Media File Integrity for NAS

I'm looking for a tool to help me preserve the integrity of my media collection. I have a backup scheme, but this weekend I discovered that a handful of my files differed in checksum from the backup. It was a huge PITA working out which was the "right" file in each case, and I'd prefer to not have to go through the hassle again. (The corruption turned out to be due to an ungraceful shutdown, by the way.)

The features I'm after are (assuming it works on the principle of checksums):
* works recursively
* checksum data doesn't have to go into a file in every subfolder, but can instead just be one file at the root (with relative paths of course)
* checksum data can be UPDATED in-place (i.e. one command causes any deleted files to have their checksum entries removed, and for new files' checksums to be generated and added to that file) instead of having to be generated from scratch
* checksum data (along with this tool) can be used on different systems with (almost) zero extra configuration (i.e. no tools intended for "full system" integrity)

I've tried out 'cfv' and 'cksfv'. 'cfv' works recursively and lets you generate one single file, but has no functionality (that I can see) to "update" an existing .sfv. 'cksfv' doesn't let you put it all on one single file, requiring it to be spread across all subfolders, and also doesn't have the ability to "update".

I looked into "aide" but this is obviously meant for "full system" use, and seems to need non-trivial configuration to even get working, but its database approach seems promising.

I'm at a loss. I struggle to believe that I'm the first person with this issue, so there must be something others use daily with success. Any ideas?

P.S. I'm on GNU/Linux, of course.

Other urls found in this thread:

linuxatemyram.com/
twitter.com/SFWRedditGifs

>there must be something others use daily with success
Good hard drives and proper shutdowns

Thanks for your very constructive comment.

Similar would be something like SnapRAID, but without the need for a parity disk, just checksums.

Zfs. Just use it.

Fuck read this:

Meme.

Literally use fucking ZFS, you idiot, it does exactly what you want.

btrfs

>>P.S. I'm on GNU/Linux, of course.
Then it's easy. Just do what others have said ITT and use a good filesystem with checksum like ZFS or Btrfs.
Data integrity is the sort of thing that should be handled by the filesystem.

ZFS is all that in a nutshell.
And is available on Linux with only minor issues.

ZFS has too high RAM requirements to be useful, and it has "lock in" properties which make me not want to use it.

ZFS has no minimal RAM requirements you only need large amounts of ram if you're going to be in constant usage of the entire array.

btrfs
But really ZFS

Well, I said ZFS or Btrfs, but I really meant Btrfs.
ZFS is not even really open source.

ZFS only has high ram requirements if you use block-based deduplication or a very large L2ARC device.

Otherwise, it uses free memory for caching like every other filesystem.

linuxatemyram.com/

Hmm. I've been using XFS for a while now, for attested performance benefits for large files (indeed almost all of my files are 'large').
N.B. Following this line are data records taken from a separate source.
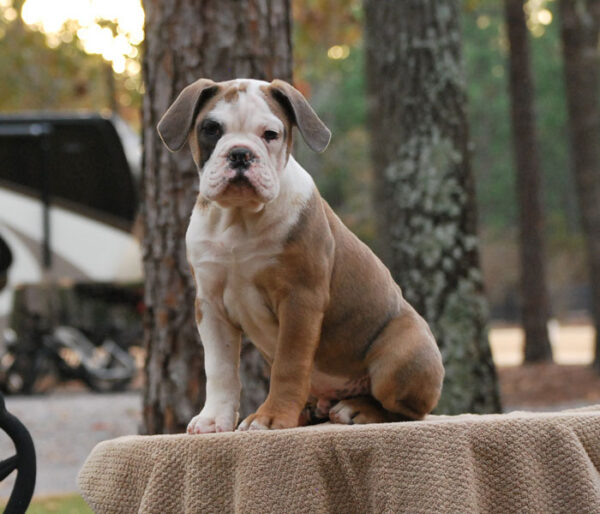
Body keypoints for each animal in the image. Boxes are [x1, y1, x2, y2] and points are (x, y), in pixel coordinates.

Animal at [157, 78, 442, 430]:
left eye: (270, 134)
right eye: (211, 129)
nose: (240, 153)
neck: (239, 218)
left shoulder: (299, 299)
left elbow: (289, 365)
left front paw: (271, 417)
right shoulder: (210, 306)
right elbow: (220, 369)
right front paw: (213, 419)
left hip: (401, 357)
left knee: (407, 410)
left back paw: (357, 409)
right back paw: (310, 411)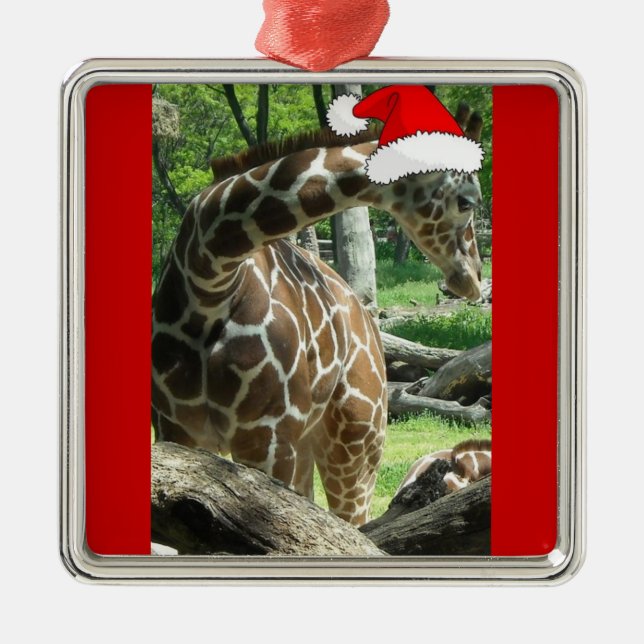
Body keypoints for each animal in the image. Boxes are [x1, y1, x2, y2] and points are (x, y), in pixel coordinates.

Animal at [152, 128, 483, 526]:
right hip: (310, 445)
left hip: (356, 445)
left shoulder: (267, 437)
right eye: (467, 202)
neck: (209, 279)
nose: (475, 278)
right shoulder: (175, 430)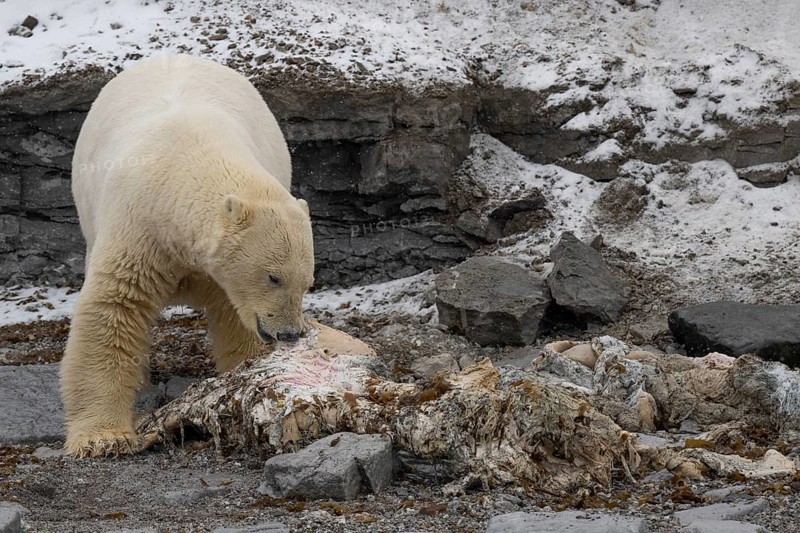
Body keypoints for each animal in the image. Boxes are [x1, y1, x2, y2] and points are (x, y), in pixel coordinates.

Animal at [61, 54, 315, 457]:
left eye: (308, 284)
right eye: (274, 276)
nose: (289, 333)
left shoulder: (219, 273)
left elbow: (234, 317)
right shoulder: (140, 226)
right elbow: (113, 306)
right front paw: (103, 438)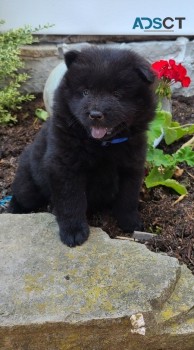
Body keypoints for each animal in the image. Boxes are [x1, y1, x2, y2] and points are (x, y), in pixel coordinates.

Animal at [8, 47, 156, 246]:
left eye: (117, 94)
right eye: (85, 92)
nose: (95, 114)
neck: (102, 146)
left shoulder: (131, 167)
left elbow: (128, 198)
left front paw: (130, 223)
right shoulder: (66, 168)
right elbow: (72, 201)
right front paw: (74, 232)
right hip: (29, 186)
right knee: (20, 195)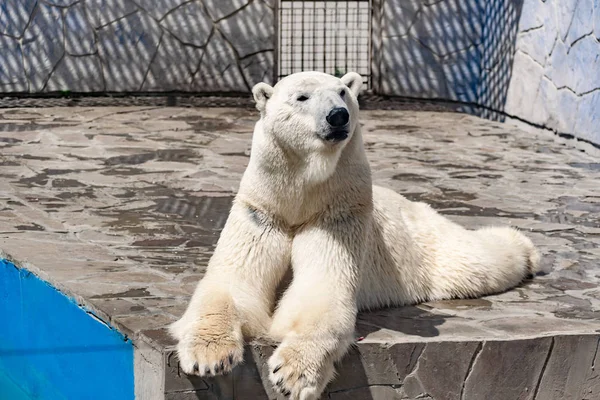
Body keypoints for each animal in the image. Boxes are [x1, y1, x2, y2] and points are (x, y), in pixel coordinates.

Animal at [170, 70, 540, 398]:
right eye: (302, 97)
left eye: (343, 92)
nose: (338, 116)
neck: (301, 200)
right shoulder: (262, 213)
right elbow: (232, 285)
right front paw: (208, 358)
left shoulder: (339, 217)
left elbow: (321, 291)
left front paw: (292, 375)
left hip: (425, 246)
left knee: (474, 262)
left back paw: (528, 250)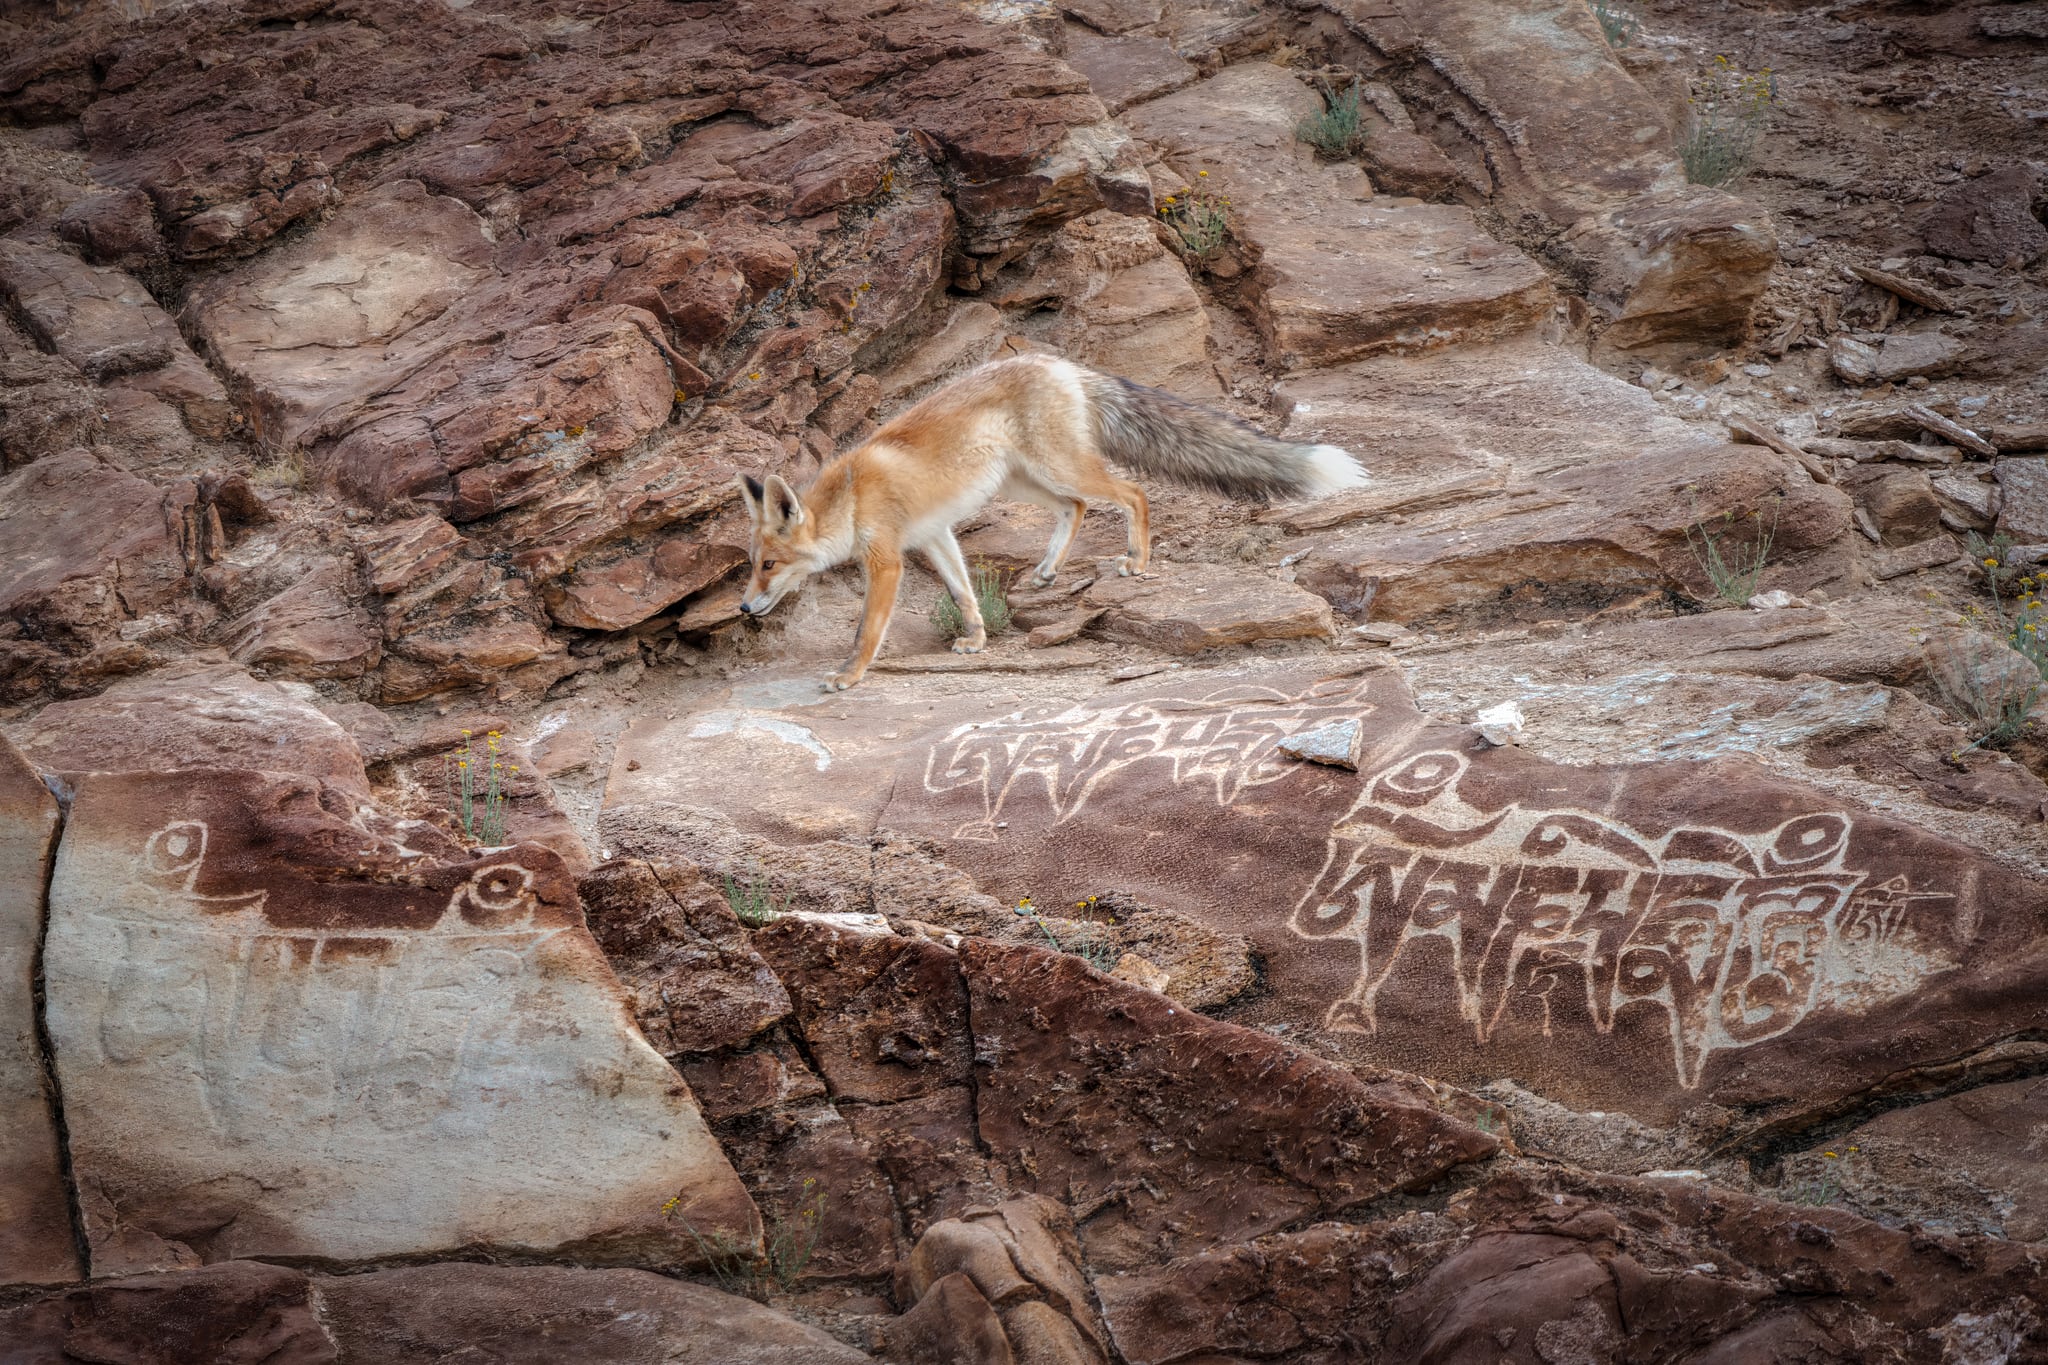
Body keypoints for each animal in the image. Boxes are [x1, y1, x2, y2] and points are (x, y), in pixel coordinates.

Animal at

I use btrfs for my / but it never occurred to me to use it for media - I've always been concerned by what people say about its reliability, though admittedly never had chance to pursue those claims very far.

If you don't want to change filesystems, look at git-annex. It keeps file metadata in a git repo and can track multiple copies (including backups).

If it detects file corruption, it will recover the file from a backup, or another replica.

>git-annex uses git to index files but does not store them in the git history. Instead a Symbolic link representing and linking to the probably large file is committed. git-annex manages a content-addressable storage for the files under its control. A separate git branch logs the location of every file. Thus users can clone a git-annex repository and then decide for every file whether to make it locally available.
Sounds interesting, but still really over-engineered.

I might just end up using cfv and accept making .sfv files for each subfolder. At least there's an option to check which files aren't described by the current checksum set.

Part of the problem is my server only has 2GB of RAM. Well, "server", I'm using an ARM board for convenience and power efficiency.

I think it's clear that I just want a checksumming database tool, without all these extra bells and whistles and complexity for vastly different use-cases.